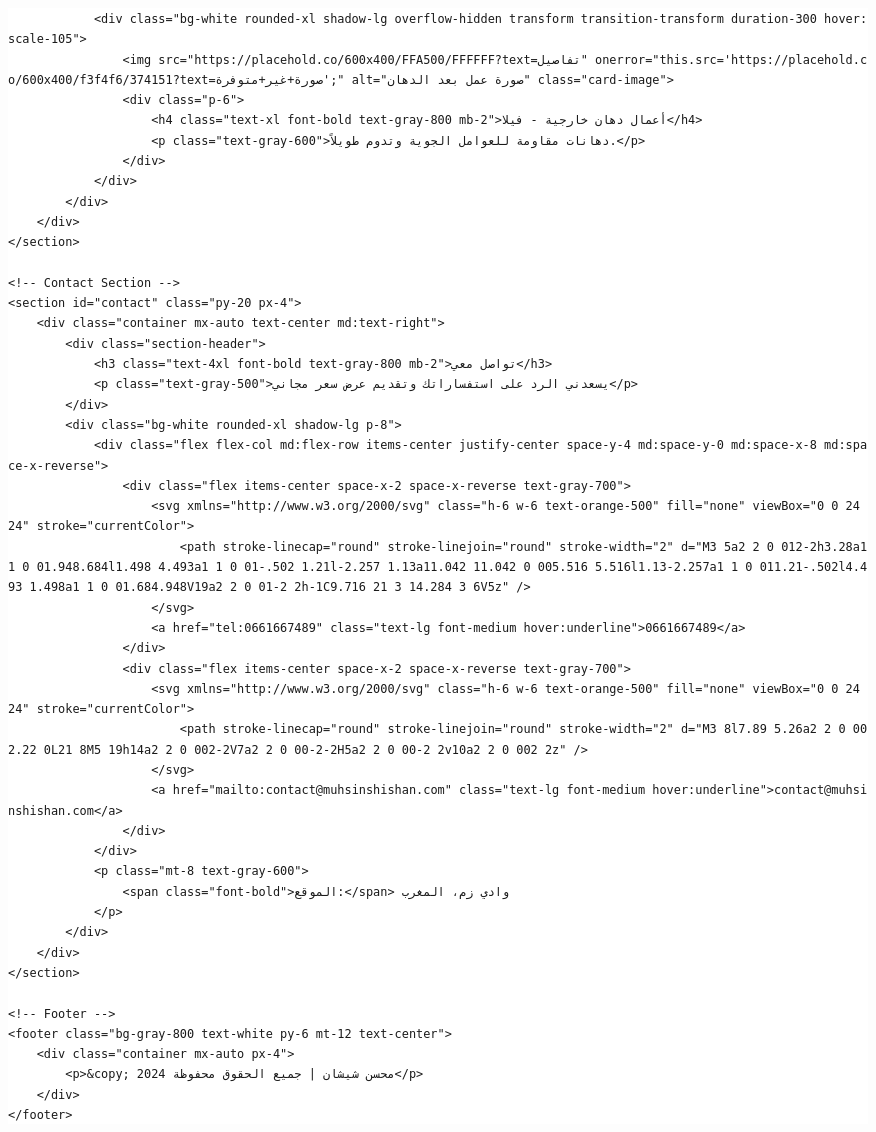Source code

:                 <div class="bg-white rounded-xl shadow-lg overflow-hidden transform transition-transform duration-300 hover:scale-105">
                    <img src="https://placehold.co/600x400/FFA500/FFFFFF?text=تفاصيل" onerror="this.src='https://placehold.co/600x400/f3f4f6/374151?text=صورة+غير+متوفرة';" alt="صورة عمل بعد الدهان" class="card-image">
                    <div class="p-6">
                        <h4 class="text-xl font-bold text-gray-800 mb-2">أعمال دهان خارجية - فيلا</h4>
                        <p class="text-gray-600">دهانات مقاومة للعوامل الجوية وتدوم طويلاً.</p>
                    </div>
                </div>
            </div>
        </div>
    </section>

    <!-- Contact Section -->
    <section id="contact" class="py-20 px-4">
        <div class="container mx-auto text-center md:text-right">
            <div class="section-header">
                <h3 class="text-4xl font-bold text-gray-800 mb-2">تواصل معي</h3>
                <p class="text-gray-500">يسعدني الرد على استفساراتك وتقديم عرض سعر مجاني</p>
            </div>
            <div class="bg-white rounded-xl shadow-lg p-8">
                <div class="flex flex-col md:flex-row items-center justify-center space-y-4 md:space-y-0 md:space-x-8 md:space-x-reverse">
                    <div class="flex items-center space-x-2 space-x-reverse text-gray-700">
                        <svg xmlns="http://www.w3.org/2000/svg" class="h-6 w-6 text-orange-500" fill="none" viewBox="0 0 24 24" stroke="currentColor">
                            <path stroke-linecap="round" stroke-linejoin="round" stroke-width="2" d="M3 5a2 2 0 012-2h3.28a1 1 0 01.948.684l1.498 4.493a1 1 0 01-.502 1.21l-2.257 1.13a11.042 11.042 0 005.516 5.516l1.13-2.257a1 1 0 011.21-.502l4.493 1.498a1 1 0 01.684.948V19a2 2 0 01-2 2h-1C9.716 21 3 14.284 3 6V5z" />
                        </svg>
                        <a href="tel:0661667489" class="text-lg font-medium hover:underline">0661667489</a>
                    </div>
                    <div class="flex items-center space-x-2 space-x-reverse text-gray-700">
                        <svg xmlns="http://www.w3.org/2000/svg" class="h-6 w-6 text-orange-500" fill="none" viewBox="0 0 24 24" stroke="currentColor">
                            <path stroke-linecap="round" stroke-linejoin="round" stroke-width="2" d="M3 8l7.89 5.26a2 2 0 002.22 0L21 8M5 19h14a2 2 0 002-2V7a2 2 0 00-2-2H5a2 2 0 00-2 2v10a2 2 0 002 2z" />
                        </svg>
                        <a href="mailto:contact@muhsinshishan.com" class="text-lg font-medium hover:underline">contact@muhsinshishan.com</a>
                    </div>
                </div>
                <p class="mt-8 text-gray-600">
                    <span class="font-bold">الموقع:</span> وادي زم، المغرب
                </p>
            </div>
        </div>
    </section>

    <!-- Footer -->
    <footer class="bg-gray-800 text-white py-6 mt-12 text-center">
        <div class="container mx-auto px-4">
            <p>&copy; 2024 محسن شيشان | جميع الحقوق محفوظة</p>
        </div>
    </footer>

</body>
</html>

═══

→ **Instructions to follow**: Which lines of the data include the string "container"? Find them and copy each one.

→ **Solution to this exercise**:
        <div class="container mx-auto text-center md:text-right">
        <div class="container mx-auto px-4">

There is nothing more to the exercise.